Essenziale, anche se sempre trascurato, il tema dell’accesso a dispositivi e piattaforme da parte degli utenti. Quel gesto banale che spesso è l’inizio della fine. Nell’85% delle aziende i dipendenti usano dispositivi non gestiti anche per fare ingresso nelle piattaforme con cui lavorano, e il 39% di questi trascorre così un quinto del proprio tempo, serenamente collegato alle reti aziendali. E va tenuto conto anche che il 22% dei lavoratori naviga in sei reti diverse nell’arco di una sola settimana.
Gesti ingenui o distratti, o forse anche in parte basati su una ancora mancanza di consapevolezza che aleggia in ogni settore, legata a una scarsa preparazione in materia.
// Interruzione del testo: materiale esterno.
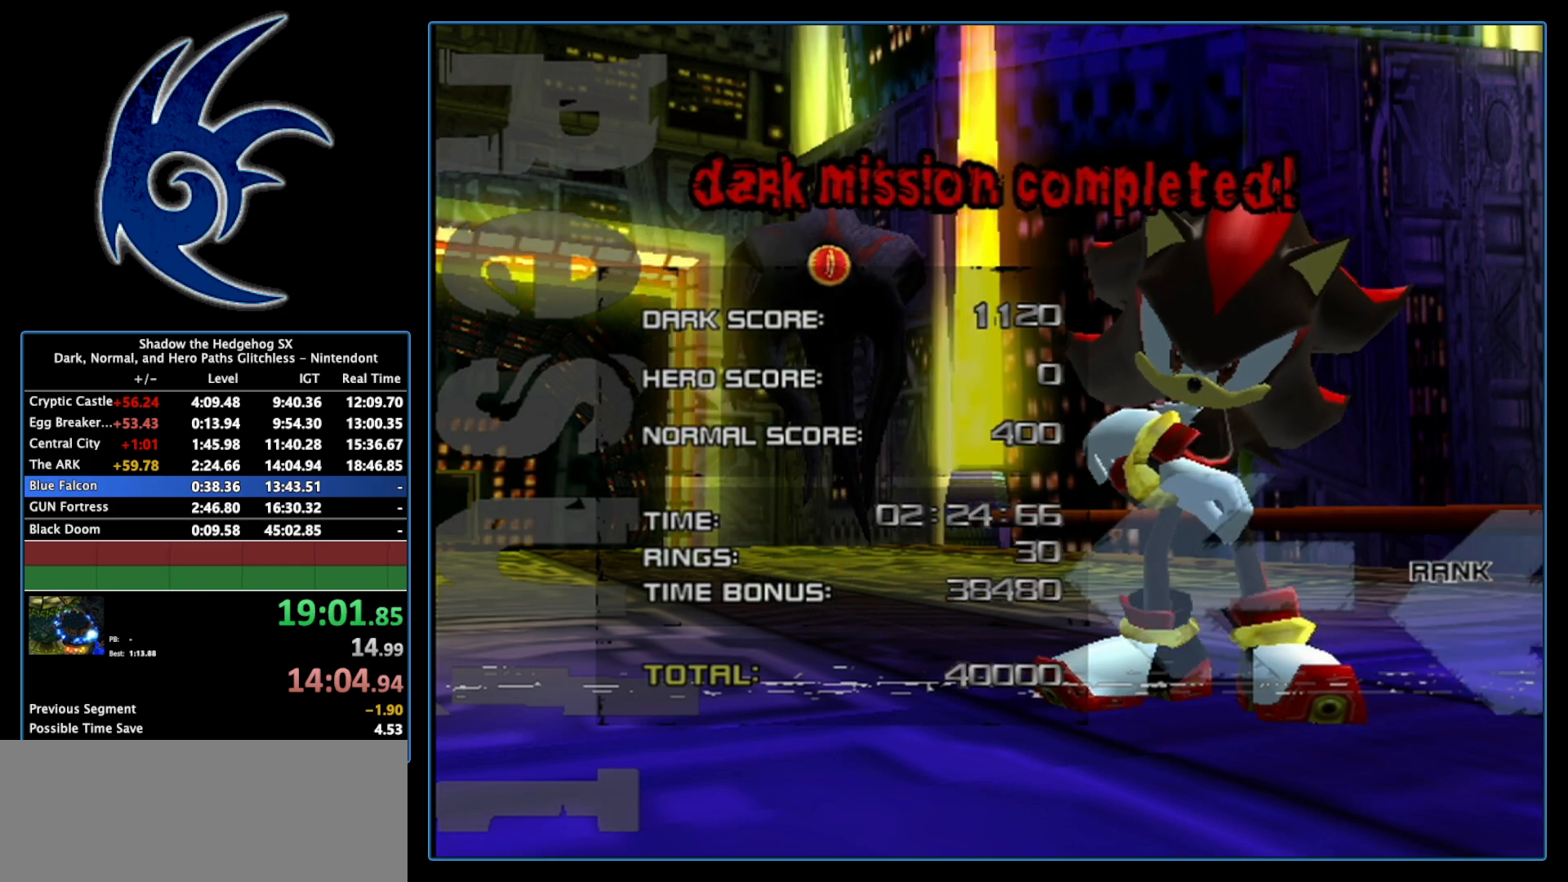
{"buttons": ["START"], "left_stick": "center", "right_stick": "center", "events": [[50, "START", "up"], [183, "START", "down"], [333, "START", "up"], [400, "START", "down"]]}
Facile da credere, visto che secondo la ricerca Cisco, anche nei team dedicati, si fatica a trovare veri e propri esperti. Se il 74% delle aziende segnala difficoltà nel trovare talenti, il 38% ammette di avere almeno dieci ruoli legati alla cybersecurity rimasti non coperti. Un team di sicurezza “fantasma” che richiede investimenti, come molti altri aspetti messi in luce dal report. Report che interroga le aziende anche sui budget che desiderano riservare alla protezione: quasi tutte hanno intenzione di aumentarlo (94%), il 36% per aggiornare la propria infrastruttura IT entro un paio di anni.
Soluzioni integrate e semplici, per affrontare la complessità
Più della metà delle aziende interpellate mira anche a implementare nuove soluzioni (64%) e investire in AI (46%). Un buon segno, il segnale che l’allearsi con le nuove tecnologie non solo è possibile, ma anche urgente e necessario. Di fronte a soluzioni di cybersecurity troppo complesse e ad ambienti di lavoro ibridi che rendono ancora più ingestibili le strategie di difesa, secondo Cisco servirebbe accelerare gli investimenti per la cybersecurity scommettendo su soluzioni di piattaforma e rafforzando la resilienza delle reti. Come? Anche aumentando l’uso dell’AI generativa, e allo stesso tempo lavorando per colmare il divario di competenze.
Servono soluzioni integrate e supportate dall’intelligenza artificiale per affrontare quella che Fabio Florio, Responsabile Sviluppo Business Smart City e CDA Leader di Cisco, definisce “una complessità senza precedenti”. Una complessità di cybersicurezza che non farà che aumentare, motivo per cui servono “soluzioni integrate, resilienti e semplici, in grado di ridurre i tempi di rilevamento, risposta e recupero in caso di attacco.”